后来天彻底亮了,他又迷迷糊糊睡过去一会儿,再醒来时,尤天白不在了。
某种程度上来说,他现在不在是好事,但又在某种程度上说,他们等下一定会见。
眉骨痛得像是脸着地睡了一晚上,休马抬手按着眉毛,走出房门,闻着新出锅的农家饭香,思索一会儿见面该用什么开场。
他端过屠家嫂子递上的饭碗,用早饭开场?太假。他接过盖帘上掀下来的粘豆包,用庄稼开场?太笨。早饭囫囵下了肚,手里的饭碗也被收走了,尤天白始终没在桌上出现,休马也始终没想好他的所谓开场白。
“你们俩东西都收拾好了吗?”屠家嫂子的话打断了休马关于开场白的思索,他赶忙应了一声,顺道向着屋外看,院子里那几只鸡被放了出来,正在咕咕叫着叨地上的草籽和新芽。
“要是不着急的话多住几天也没事。”大嫂又劝了一句,这句倒是引起了老五的不满,他捧着饭碗嘟嘟囔囔:
“你在家干活又不懂挣钱养家的难,人家工作忙着呢!”
惹什么都别惹在家操劳的东北女人,大嫂一个惊起,劈头盖脸地向她家男人骂去,把老五吼得节节败退,两人在饭桌边你来我往打着转儿,最后消失在了厨房的门帘后,老七已经见怪不怪了,把最后的几口饭扒拉到嘴里,撂下饭碗问休马:“我送你出去?”
“不用了,”休马从窗边收回了视线,那里没有尤天白的踪影,“我出去找他就好。
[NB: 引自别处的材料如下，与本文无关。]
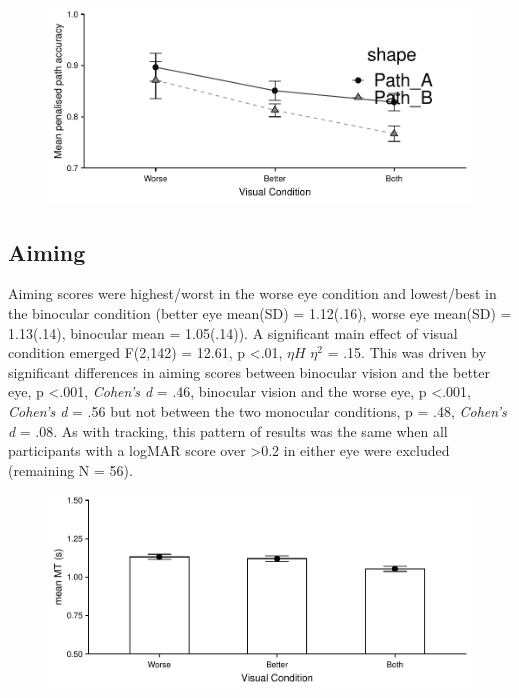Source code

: \documentclass[
  english,
  man,floatsintext]{apa6}
\begin{document}
\begin{figure}

{\centering \includegraphics{cataracts_paper_giveup_files/figure-latex/unnamed-chunk-1-1} 

}

\caption{ }\label{fig:unnamed-chunk-1}
\end{figure}

\hypertarget{aiming}{%
\subsection{Aiming}\label{aiming}}

Aiming scores were highest/worst in the worse eye condition and lowest/best in the binocular condition (better eye mean(SD) = 1.12(.16), worse eye mean(SD) = 1.13(.14), binocular mean = 1.05(.14)).
A significant main effect of visual condition emerged F(2,142) = 12.61, p \textless{}.01, \(\eta H\) \(\eta^2\) = .15.
This was driven by significant differences in aiming scores between binocular vision and the better eye, p \textless{}.001, \emph{Cohen's d} = .46, binocular vision and the worse eye, p \textless{}.001, \emph{Cohen's d} = .56 but not between the two monocular conditions, p = .48, \emph{Cohen's d} = .08.
As with tracking, this pattern of results was the same when all participants with a logMAR score over \textgreater{}0.2 in either eye were excluded (remaining N = 56).

\begin{figure}

{\centering \includegraphics{cataracts_paper_giveup_files/figure-latex/unnamed-chunk-2-1} 

}

\caption{ }\label{fig:unnamed-chunk-2}
\end{figure}
\end{document}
”
下过雨了,村子里的农民也出来翻地了,院子里的空气挺清新,但味道说不上好闻,泥味、草味、灰尘味,还有今天新鲜增加的鸡粪味,五味杂陈。
休马踩在房檐下的水泥缓步台上,再迈一步就会进到院子里,再走几百步就出了村,下一步会去哪里,他完全不知道——唯一可以预见的就是他又得坐一趟拖拉机,尤天白的宝贝五菱宏光还没修好,正在村尾巴处趴着呢。
他把手放在口袋里,摸到了第一次尤天白把他踹下车时塞给他的铁锅炖优惠券,他意识到这件衣服现在穿厚了,天暖了,应该换薄一点了。